O novo despacho exige que seja elaborado um projeto completo de restauração do Solar no prazo de 60 dias, e que este seja encaminhado ao Iphan para autorização. As despesas para o restauro devem estar contidas no plano plurianual e nas leis orçamentárias do município. E tudo deve ser comprovado documentalmente nos autos do processo. Em caso de descumprimento, a multa diária pode chega a 15 mil reais, a ser paga diretamente pelo prefeito.
A culpa é de quem?
Não interessa a qualquer gestor minimamente sério que um relevante patrimônio histórico-cultural de sua cidade vá ao chão. As perdas seriam bem maiores que os custos de restauro e manutenção. Políticas, inclusive. Pode-se argumentar que o problema é antigo e que vem se arrastando por diversos governos sem solução. Sim, embora tenha uma premissa verdadeira, a omissão do mandatário atual não será justificada pela tese. É preciso resolver.
Com o agravante de que, diante dos fatos e decisões judiciais, não é mais uma questão de “é preciso”, ou “se”. É uma questão de como e quando. Seja de quem for a culpa.

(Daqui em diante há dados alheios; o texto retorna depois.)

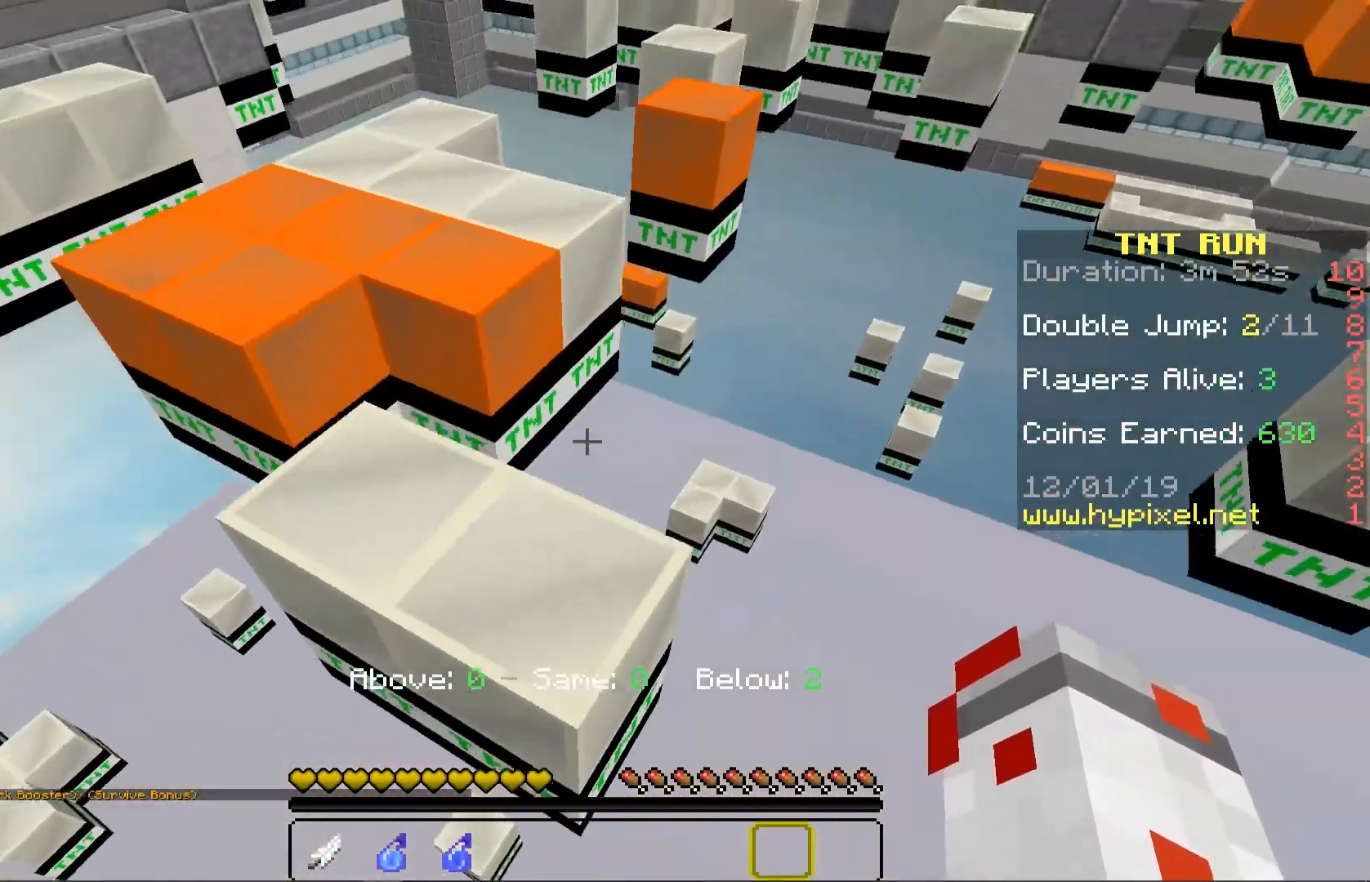
{"keys": ["a", "space"], "mouse": [], "events": [[83, "space", "up"], [317, "w", "up"], [383, "a", "down"], [433, "space", "down"]]}
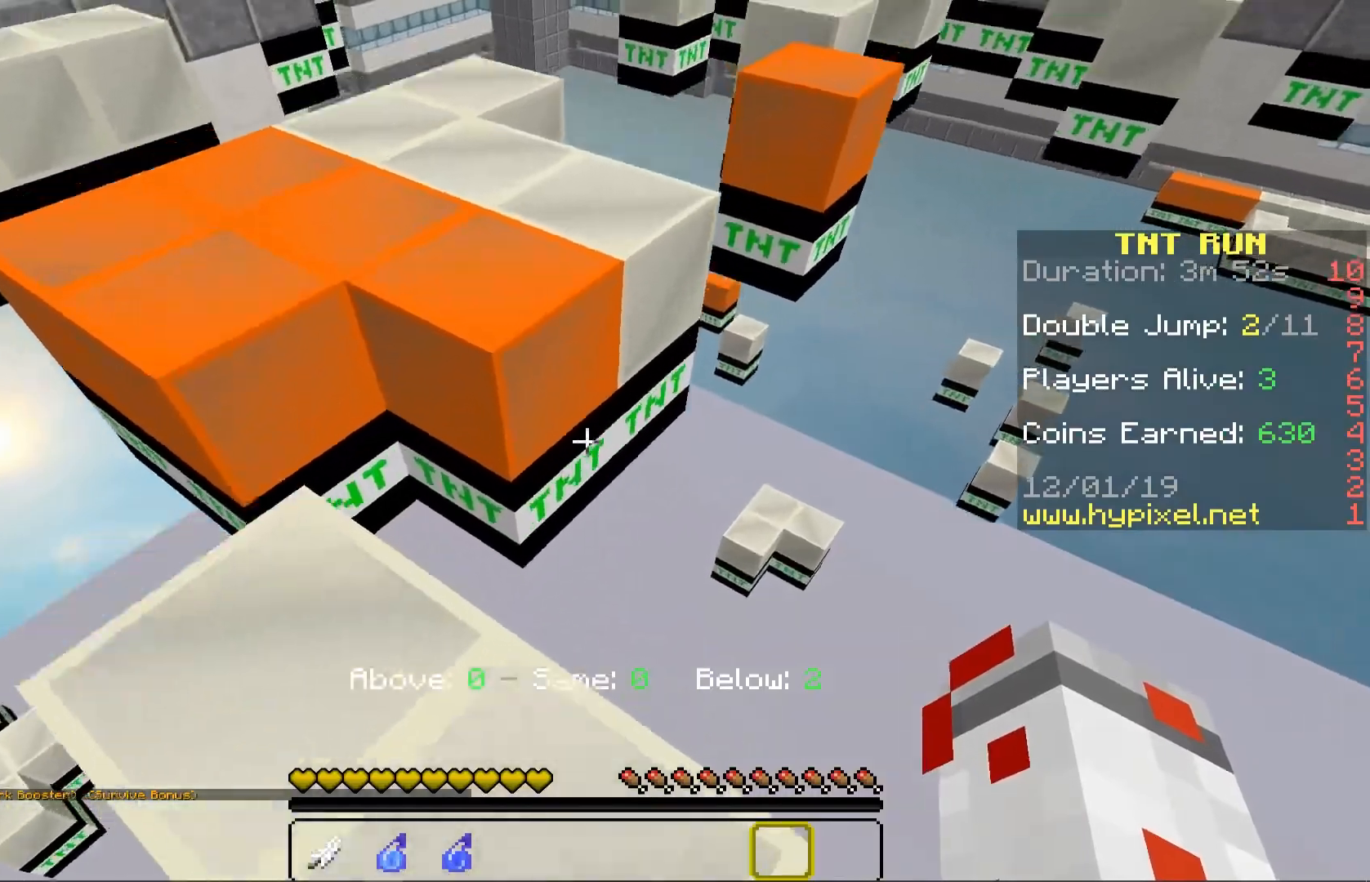
{"keys": ["d", "w"], "mouse": [], "events": [[133, "space", "up"], [217, "w", "down"], [317, "a", "up"], [400, "d", "down"]]}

A intimação proferida é de conhecimento da prefeitura. Em ofício enviado ao Iphan em outubro deste ano, a prefeitura diz que o município e a Fundação Cultural Jornalista Oswaldo Lima (Fcjol) “foram intimados do cumprimento de sentença, onde determina, num lapso temporal de 60 (sessenta) dias, a apresentação de um projeto para a restauração do Solar dos Airizes”. Alegando não possuir “em seu quadro de servidores, tal profissional para elaboração de tal projeto”, pede que o prazo seja aumentado.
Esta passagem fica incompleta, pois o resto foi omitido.